> **PASSAGE SHOWN**
== Segment start ==
Question: Why did the first AI modify itself to be like the third one instead of being like the second one?
Answer: Because its prior estimate of the multiverse existing was greater than 50%, hence the expected value was more favourable in the “modify yourself to be like the third AI” case than in the “modify yourself to be like the second AI” (and it was an expected value maximizer type of consequentalist): 0*(1-p)+1/2*p > 0*p+1/2*(1-p) ⇔ p > 1⁄2
Other confusions/notes:
Technically, if its sole goal was taking over the universe it would not value fighting a war till the heat death at all. Even though in that case it presumably controls half the universe, that is still not achieving the goal of “taking over the universe”.
Given this, I dont see why the two AIs would fight till the heat death, even though they have equal capabilties & utility function, they would both choose higher variance strategies which would deliver either complete victory or complete defeat which should be possible with hidden information.
Why would the first AI modify its reasoning at all? It is perfectly enough to behave as if it had modified its reasoning to not get outcompeted and after the war is over and circumstances possibly change, reevaluate whether researching wormhology is valuable.
== Segment end ==
> **GIVEN ENTRIES**
== Segment start ==
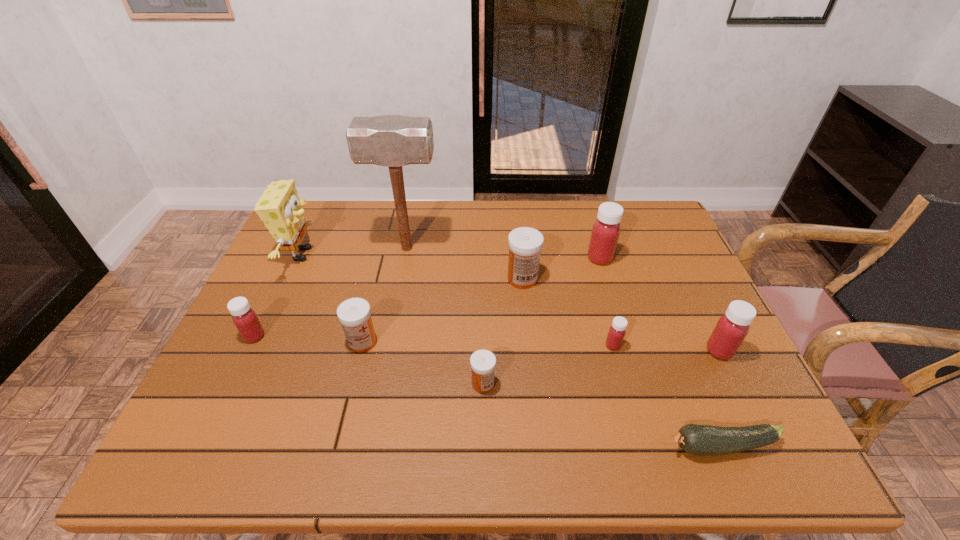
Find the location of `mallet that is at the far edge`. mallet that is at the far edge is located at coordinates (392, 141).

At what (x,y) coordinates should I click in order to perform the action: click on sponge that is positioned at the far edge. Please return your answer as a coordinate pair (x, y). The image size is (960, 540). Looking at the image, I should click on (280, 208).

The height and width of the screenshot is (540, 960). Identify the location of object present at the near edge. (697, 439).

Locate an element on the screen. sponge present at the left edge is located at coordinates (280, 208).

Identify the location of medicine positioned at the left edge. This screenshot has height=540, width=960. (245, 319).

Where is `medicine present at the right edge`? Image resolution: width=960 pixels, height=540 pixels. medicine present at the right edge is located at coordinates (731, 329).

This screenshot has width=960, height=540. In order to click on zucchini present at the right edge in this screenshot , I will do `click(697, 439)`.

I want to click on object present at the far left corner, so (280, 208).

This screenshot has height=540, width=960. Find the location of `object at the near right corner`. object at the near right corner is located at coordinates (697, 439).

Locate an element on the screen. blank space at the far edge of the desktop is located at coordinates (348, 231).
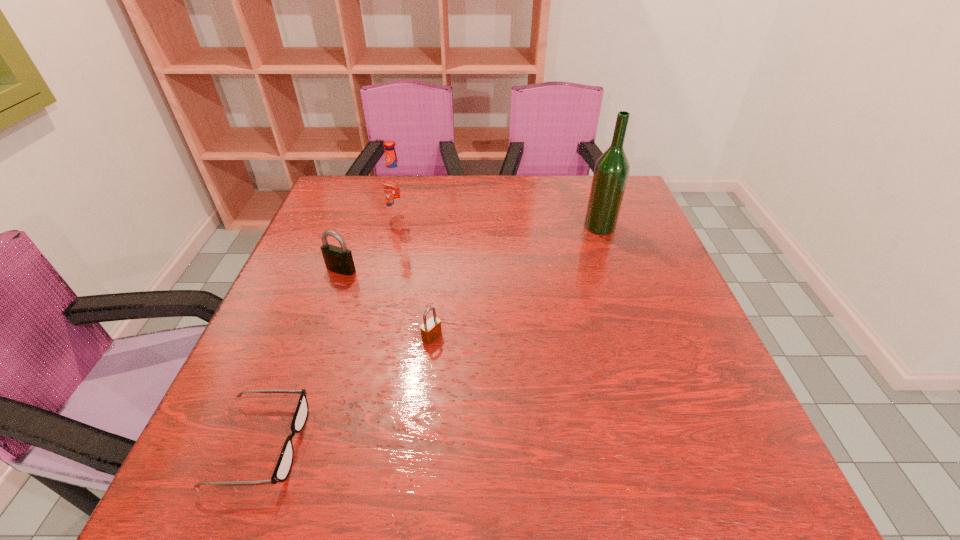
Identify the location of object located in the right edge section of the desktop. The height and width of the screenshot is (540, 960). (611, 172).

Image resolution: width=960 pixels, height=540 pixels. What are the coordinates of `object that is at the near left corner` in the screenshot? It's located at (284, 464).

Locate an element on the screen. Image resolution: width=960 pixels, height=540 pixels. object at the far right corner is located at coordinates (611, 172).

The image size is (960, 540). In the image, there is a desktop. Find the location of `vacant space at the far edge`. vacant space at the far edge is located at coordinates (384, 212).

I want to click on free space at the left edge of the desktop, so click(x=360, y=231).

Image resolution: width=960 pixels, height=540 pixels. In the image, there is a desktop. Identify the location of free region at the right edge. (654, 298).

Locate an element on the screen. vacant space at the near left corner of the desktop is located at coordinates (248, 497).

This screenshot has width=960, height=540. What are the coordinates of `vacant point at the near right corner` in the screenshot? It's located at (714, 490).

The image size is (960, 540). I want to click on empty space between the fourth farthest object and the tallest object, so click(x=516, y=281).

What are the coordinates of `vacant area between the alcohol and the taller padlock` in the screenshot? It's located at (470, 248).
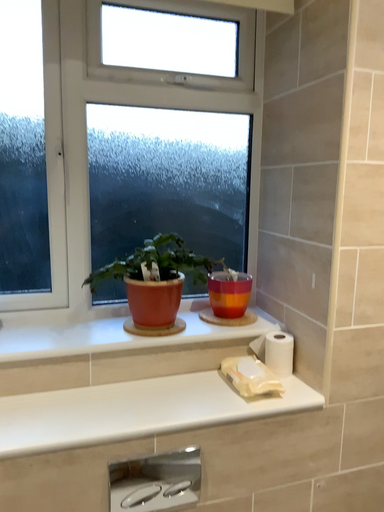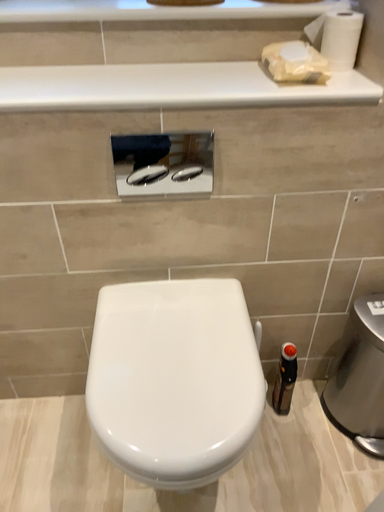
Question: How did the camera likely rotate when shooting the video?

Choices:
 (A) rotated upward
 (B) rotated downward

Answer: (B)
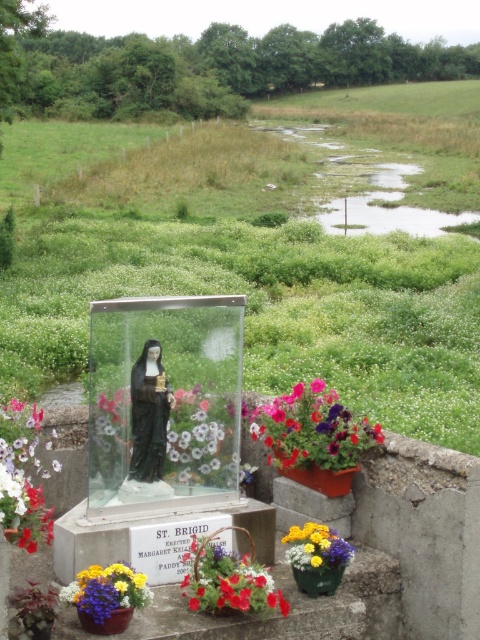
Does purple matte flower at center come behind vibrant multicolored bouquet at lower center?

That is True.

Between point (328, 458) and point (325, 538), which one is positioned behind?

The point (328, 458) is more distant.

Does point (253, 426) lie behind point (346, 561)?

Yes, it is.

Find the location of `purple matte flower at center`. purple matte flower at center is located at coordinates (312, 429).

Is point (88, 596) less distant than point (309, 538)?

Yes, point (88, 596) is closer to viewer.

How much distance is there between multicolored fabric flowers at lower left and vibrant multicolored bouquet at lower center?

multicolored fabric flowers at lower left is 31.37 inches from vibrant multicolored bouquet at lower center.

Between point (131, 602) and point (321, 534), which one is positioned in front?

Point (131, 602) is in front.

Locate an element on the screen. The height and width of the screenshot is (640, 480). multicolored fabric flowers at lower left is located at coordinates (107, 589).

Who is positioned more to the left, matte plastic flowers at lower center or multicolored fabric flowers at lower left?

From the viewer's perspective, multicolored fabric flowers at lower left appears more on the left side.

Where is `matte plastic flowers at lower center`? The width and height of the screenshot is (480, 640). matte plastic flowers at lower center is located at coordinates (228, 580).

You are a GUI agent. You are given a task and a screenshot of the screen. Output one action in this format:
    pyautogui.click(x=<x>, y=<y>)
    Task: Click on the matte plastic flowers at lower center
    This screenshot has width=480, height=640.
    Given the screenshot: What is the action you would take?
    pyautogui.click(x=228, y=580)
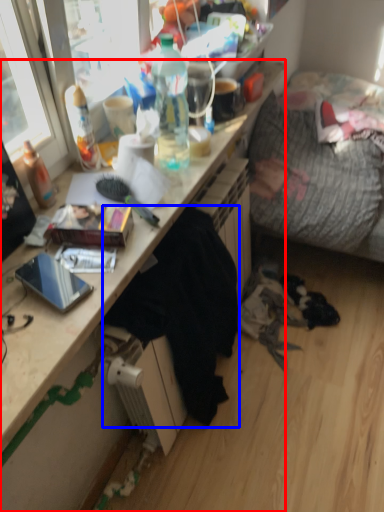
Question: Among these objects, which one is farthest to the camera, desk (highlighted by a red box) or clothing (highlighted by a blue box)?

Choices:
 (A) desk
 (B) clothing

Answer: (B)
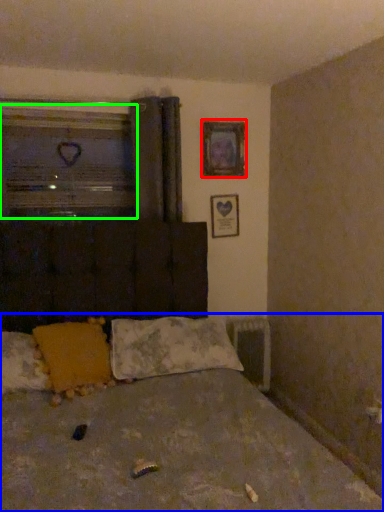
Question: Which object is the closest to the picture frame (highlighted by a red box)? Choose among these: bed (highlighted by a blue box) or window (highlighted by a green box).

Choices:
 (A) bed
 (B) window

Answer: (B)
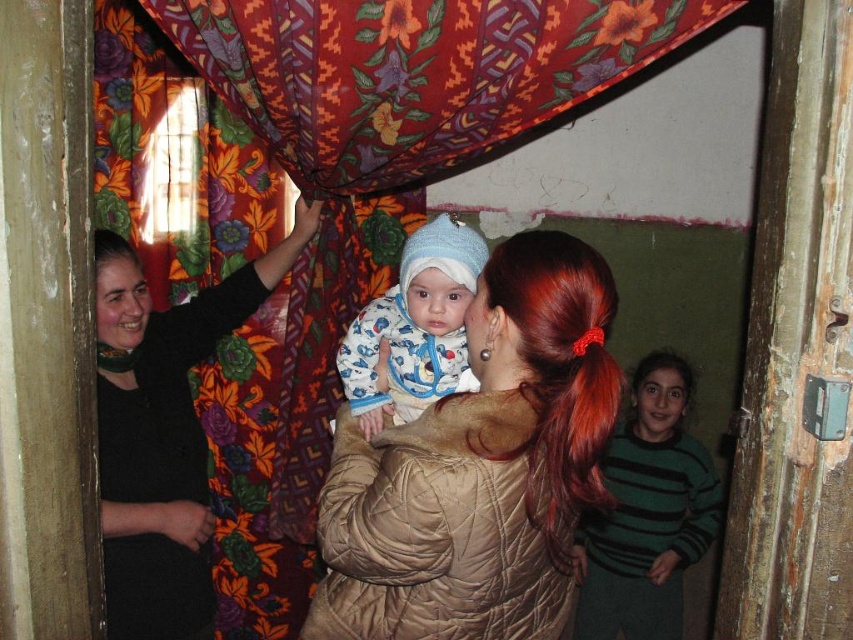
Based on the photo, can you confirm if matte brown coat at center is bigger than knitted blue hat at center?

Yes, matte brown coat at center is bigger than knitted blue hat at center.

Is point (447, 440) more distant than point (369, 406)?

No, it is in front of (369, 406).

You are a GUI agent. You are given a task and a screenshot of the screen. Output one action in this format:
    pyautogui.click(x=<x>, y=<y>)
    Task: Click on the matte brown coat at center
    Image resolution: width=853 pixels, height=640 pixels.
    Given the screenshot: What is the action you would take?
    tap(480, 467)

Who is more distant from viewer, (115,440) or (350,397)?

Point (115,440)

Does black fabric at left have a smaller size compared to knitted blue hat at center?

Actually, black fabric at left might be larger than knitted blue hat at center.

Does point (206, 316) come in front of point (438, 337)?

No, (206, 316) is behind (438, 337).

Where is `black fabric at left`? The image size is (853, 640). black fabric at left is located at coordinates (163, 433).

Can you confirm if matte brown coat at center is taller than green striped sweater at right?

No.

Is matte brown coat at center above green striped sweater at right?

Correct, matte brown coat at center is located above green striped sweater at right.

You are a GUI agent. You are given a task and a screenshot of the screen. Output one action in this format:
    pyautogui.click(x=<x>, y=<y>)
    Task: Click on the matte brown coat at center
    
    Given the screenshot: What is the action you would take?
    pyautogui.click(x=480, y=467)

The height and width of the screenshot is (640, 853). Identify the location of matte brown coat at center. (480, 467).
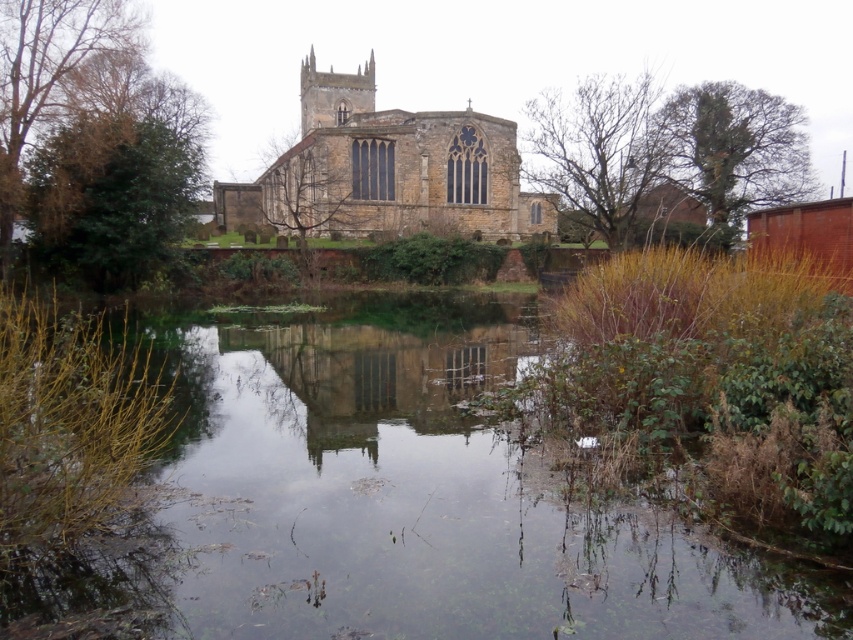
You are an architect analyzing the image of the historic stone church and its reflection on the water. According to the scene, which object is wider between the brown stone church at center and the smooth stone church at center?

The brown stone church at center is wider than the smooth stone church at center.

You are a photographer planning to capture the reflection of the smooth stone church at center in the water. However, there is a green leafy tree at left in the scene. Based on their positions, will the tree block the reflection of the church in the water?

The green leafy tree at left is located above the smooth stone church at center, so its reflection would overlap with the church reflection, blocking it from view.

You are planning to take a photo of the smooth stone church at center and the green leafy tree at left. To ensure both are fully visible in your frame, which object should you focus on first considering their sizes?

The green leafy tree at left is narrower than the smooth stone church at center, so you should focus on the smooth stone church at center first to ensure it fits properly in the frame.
== Segment end ==
> **TASKS TO PERFORM**
1. From the thread above on why the first AI changes itself, reproduce word for word the part that opens with the words containing "Given this, I" and closes with "with hidden information.".
2. Find every line in the rows above that contains the string "tree", and write out each of those lines in full. Matching is case-sensitive.

> **SOLUTIONS FOR EACH TASK**
1.
Given this, I dont see why the two AIs would fight till the heat death, even though they have equal capabilties & utility function, they would both choose higher variance strategies which would deliver either complete victory or complete defeat which should be possible with hidden information.

2.
You are a photographer planning to capture the reflection of the smooth stone church at center in the water. However, there is a green leafy tree at left in the scene. Based on their positions, will the tree block the reflection of the church in the water?
The green leafy tree at left is located above the smooth stone church at center, so its reflection would overlap with the church reflection, blocking it from view.
You are planning to take a photo of the smooth stone church at center and the green leafy tree at left. To ensure both are fully visible in your frame, which object should you focus on first considering their sizes?
The green leafy tree at left is narrower than the smooth stone church at center, so you should focus on the smooth stone church at center first to ensure it fits properly in the frame.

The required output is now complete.